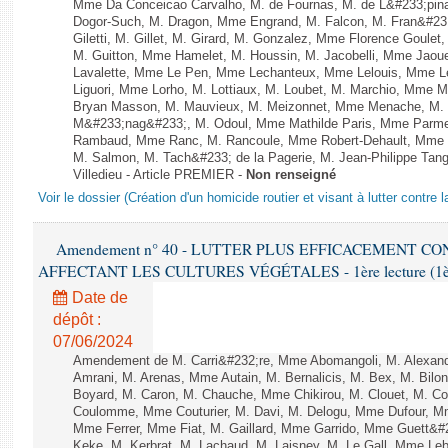
Mme Da Conceicao Carvalho, M. de Fournas, M. de L&#233;pi
Dogor-Such, M. Dragon, Mme Engrand, M. Falcon, M. Fran&#23
Giletti, M. Gillet, M. Girard, M. Gonzalez, Mme Florence Goulet
M. Guitton, Mme Hamelet, M. Houssin, M. Jacobelli, Mme Jaou
Lavalette, Mme Le Pen, Mme Lechanteux, Mme Lelouis, Mme Le
Liguori, Mme Lorho, M. Lottiaux, M. Loubet, M. Marchio, Mme 
Bryan Masson, M. Mauvieux, M. Meizonnet, Mme Menache, M. M
M&#233;nag&#233;, M. Odoul, Mme Mathilde Paris, Mme Parment
Rambaud, Mme Ranc, M. Rancoule, Mme Robert-Dehault, Mme R
M. Salmon, M. Tach&#233; de la Pagerie, M. Jean-Philippe Tangu
Villedieu - Article PREMIER -
Non renseigné
Voir le dossier (Création d'un homicide routier et visant à lutter contre l
Amendement n° 40 - LUTTER PLUS EFFICACEMENT C
AFFECTANT LES CULTURES VÉGÉTALES - 1ère lecture (1ère a
Date de
dépôt :
07/06/2024
Amendement de M. Carri&#232;re, Mme Abomangoli, M. Alexan
Amrani, M. Arenas, Mme Autain, M. Bernalicis, M. Bex, M. Bilo
Boyard, M. Caron, M. Chauche, Mme Chikirou, M. Clouet, M. Co
Coulomme, Mme Couturier, M. Davi, M. Delogu, Mme Dufour, M
Mme Ferrer, Mme Fiat, M. Gaillard, Mme Garrido, Mme Guett&#
Keke, M. Kerbrat, M. Lachaud, M. Laisney, M. Le Gall, Mme L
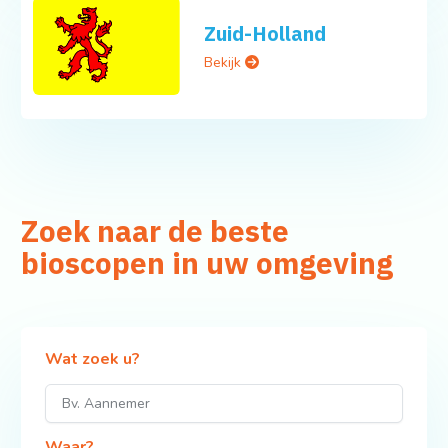
Zuid-Holland
Bekijk
Zoek naar de beste
bioscopen in uw omgeving
Wat zoek u?
Waar?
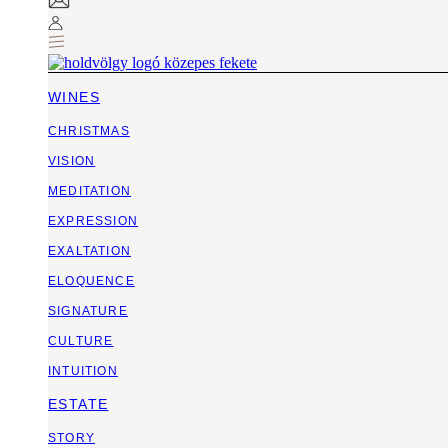
WINES
CHRISTMAS
VISION
MEDITATION
EXPRESSION
EXALTATION
ELOQUENCE
SIGNATURE
CULTURE
INTUITION
ESTATE
STORY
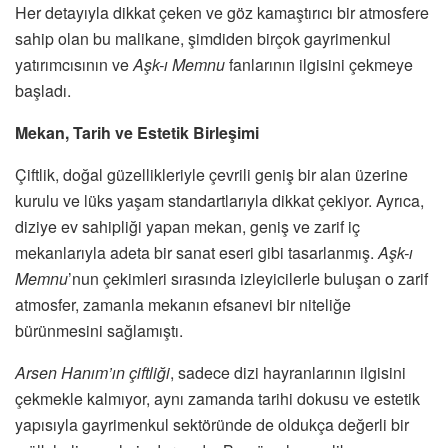
Her detayıyla dikkat çeken ve göz kamaştırıcı bir atmosfere
sahip olan bu malikane, şimdiden birçok gayrimenkul
yatırımcısının ve
Aşk-ı Memnu
fanlarının ilgisini çekmeye
başladı.
Mekan, Tarih ve Estetik Birleşimi
Çiftlik, doğal güzellikleriyle çevrili geniş bir alan üzerine
kurulu ve lüks yaşam standartlarıyla dikkat çekiyor. Ayrıca,
diziye ev sahipliği yapan mekan, geniş ve zarif iç
mekanlarıyla adeta bir sanat eseri gibi tasarlanmış.
Aşk-ı
Memnu
’nun çekimleri sırasında izleyicilerle buluşan o zarif
atmosfer, zamanla mekanın efsanevi bir niteliğe
bürünmesini sağlamıştı.
Arsen Hanım’ın çiftliği
, sadece dizi hayranlarının ilgisini
çekmekle kalmıyor, aynı zamanda tarihi dokusu ve estetik
yapısıyla gayrimenkul sektöründe de oldukça değerli bir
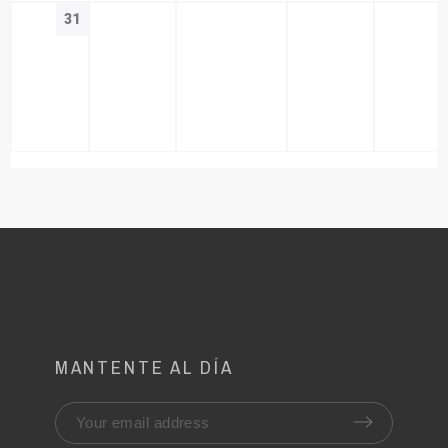
31
MANTENTE AL DÍA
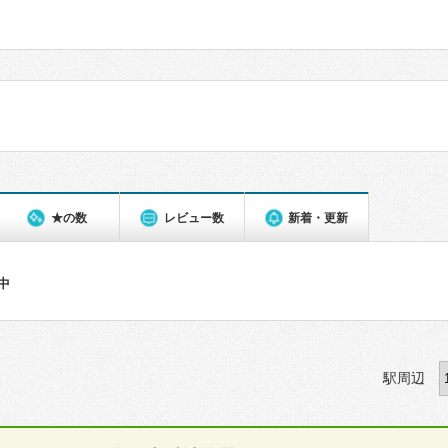
★の数
レビュー数
新着・更新
件中
駅周辺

Work instruction.
Write out the whole listing verbatim, images excluded.

Answer box.
Mme Da Conceicao Carvalho, M. de Fournas, M. de L&#233;pi
Dogor-Such, M. Dragon, Mme Engrand, M. Falcon, M. Fran&#23
Giletti, M. Gillet, M. Girard, M. Gonzalez, Mme Florence Goulet
M. Guitton, Mme Hamelet, M. Houssin, M. Jacobelli, Mme Jaou
Lavalette, Mme Le Pen, Mme Lechanteux, Mme Lelouis, Mme Le
Liguori, Mme Lorho, M. Lottiaux, M. Loubet, M. Marchio, Mme 
Bryan Masson, M. Mauvieux, M. Meizonnet, Mme Menache, M. M
M&#233;nag&#233;, M. Odoul, Mme Mathilde Paris, Mme Parment
Rambaud, Mme Ranc, M. Rancoule, Mme Robert-Dehault, Mme R
M. Salmon, M. Tach&#233; de la Pagerie, M. Jean-Philippe Tangu
Villedieu - Article PREMIER -
Non renseigné
Voir le dossier (Création d'un homicide routier et visant à lutter contre l
Amendement n° 40 - LUTTER PLUS EFFICACEMENT C
AFFECTANT LES CULTURES VÉGÉTALES - 1ère lecture (1ère a
Date de
dépôt :
07/06/2024
Amendement de M. Carri&#232;re, Mme Abomangoli, M. Alexan
Amrani, M. Arenas, Mme Autain, M. Bernalicis, M. Bex, M. Bilo
Boyard, M. Caron, M. Chauche, Mme Chikirou, M. Clouet, M. Co
Coulomme, Mme Couturier, M. Davi, M. Delogu, Mme Dufour, M
Mme Ferrer, Mme Fiat, M. Gaillard, Mme Garrido, Mme Guett&#
Keke, M. Kerbrat, M. Lachaud, M. Laisney, M. Le Gall, Mme L
Zuid-Holland
Bekijk
Zoek naar de beste
bioscopen in uw omgeving
Wat zoek u?
Waar?
WINES
CHRISTMAS
VISION
MEDITATION
EXPRESSION
EXALTATION
ELOQUENCE
SIGNATURE
CULTURE
INTUITION
ESTATE
STORY
Her detayıyla dikkat çeken ve göz kamaştırıcı bir atmosfere
sahip olan bu malikane, şimdiden birçok gayrimenkul
yatırımcısının ve
Aşk-ı Memnu
fanlarının ilgisini çekmeye
başladı.
Mekan, Tarih ve Estetik Birleşimi
Çiftlik, doğal güzellikleriyle çevrili geniş bir alan üzerine
kurulu ve lüks yaşam standartlarıyla dikkat çekiyor. Ayrıca,
diziye ev sahipliği yapan mekan, geniş ve zarif iç
mekanlarıyla adeta bir sanat eseri gibi tasarlanmış.
Aşk-ı
Memnu
’nun çekimleri sırasında izleyicilerle buluşan o zarif
atmosfer, zamanla mekanın efsanevi bir niteliğe
bürünmesini sağlamıştı.
Arsen Hanım’ın çiftliği
, sadece dizi hayranlarının ilgisini
çekmekle kalmıyor, aynı zamanda tarihi dokusu ve estetik
yapısıyla gayrimenkul sektöründe de oldukça değerli bir
31
MANTENTE AL DÍA
★の数
レビュー数
新着・更新
件中
駅周辺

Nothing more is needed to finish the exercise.